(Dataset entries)

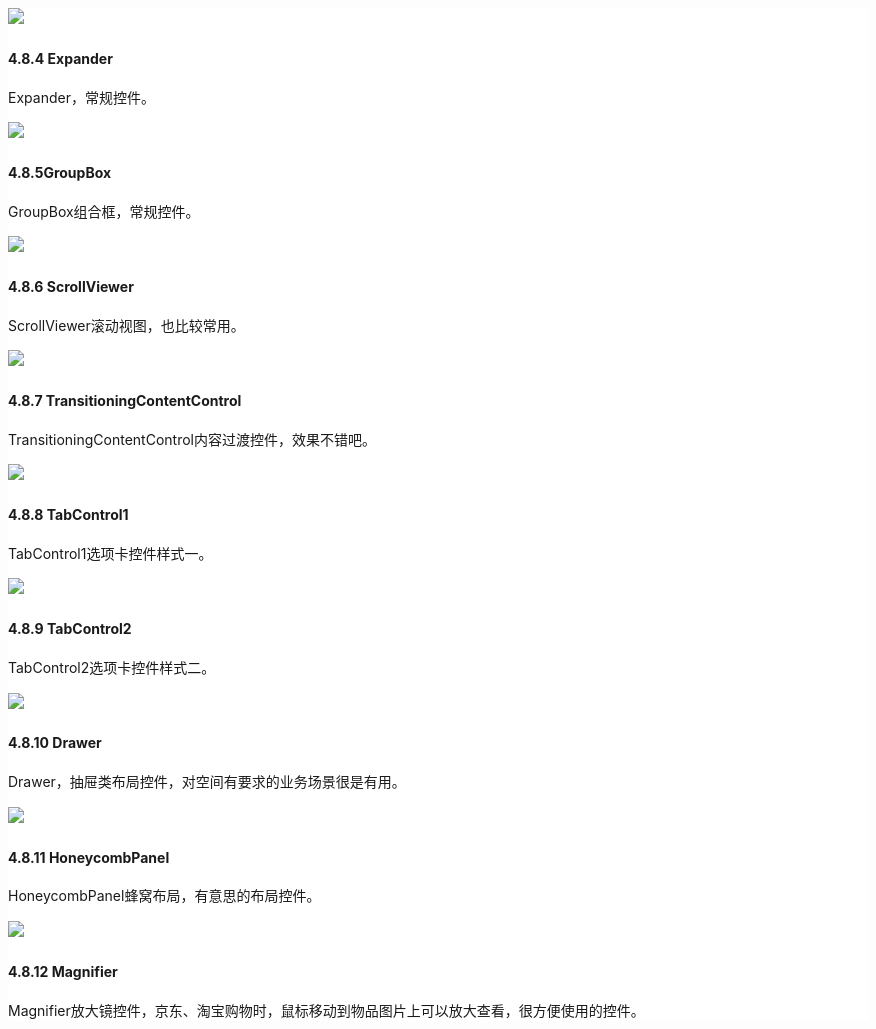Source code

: ![](https://img1.dotnet9.com/2019/12/0256.png)

#### 4.8.4 Expander

Expander，常规控件。

![](https://img1.dotnet9.com/2019/12/0257.png)

#### 4.8.5GroupBox

GroupBox组合框，常规控件。

![](https://img1.dotnet9.com/2019/12/0258.png)

#### 4.8.6 ScrollViewer

ScrollViewer滚动视图，也比较常用。

![](https://img1.dotnet9.com/2019/12/0259.png)

#### 4.8.7  TransitioningContentControl

 TransitioningContentControl内容过渡控件，效果不错吧。

![](https://img1.dotnet9.com/2019/12/0260.gif)

#### 4.8.8 TabControl1

TabControl1选项卡控件样式一。

![](https://img1.dotnet9.com/2019/12/0261.gif)

#### 4.8.9 TabControl2

TabControl2选项卡控件样式二。

![](https://img1.dotnet9.com/2019/12/0262.png)

#### 4.8.10 Drawer

Drawer，抽屉类布局控件，对空间有要求的业务场景很是有用。

![](https://img1.dotnet9.com/2019/12/0263.gif)

#### 4.8.11 HoneycombPanel

HoneycombPanel蜂窝布局，有意思的布局控件。

![](https://img1.dotnet9.com/2019/12/0264.png)

#### 4.8.12 Magnifier

Magnifier放大镜控件，京东、淘宝购物时，鼠标移动到物品图片上可以放大查看，很方便使用的控件。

### Your task
Put the data above into a JSON list of strings with one string per line and no blank lines. Leave the pictures out.

### Expected answer
[
  "Source code",
  ": ![](https://img1.dotnet9.com/2019/12/0256.png)",
  "#### 4.8.4 Expander",
  "Expander，常规控件。",
  "![](https://img1.dotnet9.com/2019/12/0257.png)",
  "#### 4.8.5GroupBox",
  "GroupBox组合框，常规控件。",
  "![](https://img1.dotnet9.com/2019/12/0258.png)",
  "#### 4.8.6 ScrollViewer",
  "ScrollViewer滚动视图，也比较常用。",
  "![](https://img1.dotnet9.com/2019/12/0259.png)",
  "#### 4.8.7  TransitioningContentControl",
  " TransitioningContentControl内容过渡控件，效果不错吧。",
  "![](https://img1.dotnet9.com/2019/12/0260.gif)",
  "#### 4.8.8 TabControl1",
  "TabControl1选项卡控件样式一。",
  "![](https://img1.dotnet9.com/2019/12/0261.gif)",
  "#### 4.8.9 TabControl2",
  "TabControl2选项卡控件样式二。",
  "![](https://img1.dotnet9.com/2019/12/0262.png)",
  "#### 4.8.10 Drawer",
  "Drawer，抽屉类布局控件，对空间有要求的业务场景很是有用。",
  "![](https://img1.dotnet9.com/2019/12/0263.gif)",
  "#### 4.8.11 HoneycombPanel",
  "HoneycombPanel蜂窝布局，有意思的布局控件。",
  "![](https://img1.dotnet9.com/2019/12/0264.png)",
  "#### 4.8.12 Magnifier",
  "Magnifier放大镜控件，京东、淘宝购物时，鼠标移动到物品图片上可以放大查看，很方便使用的控件。"
]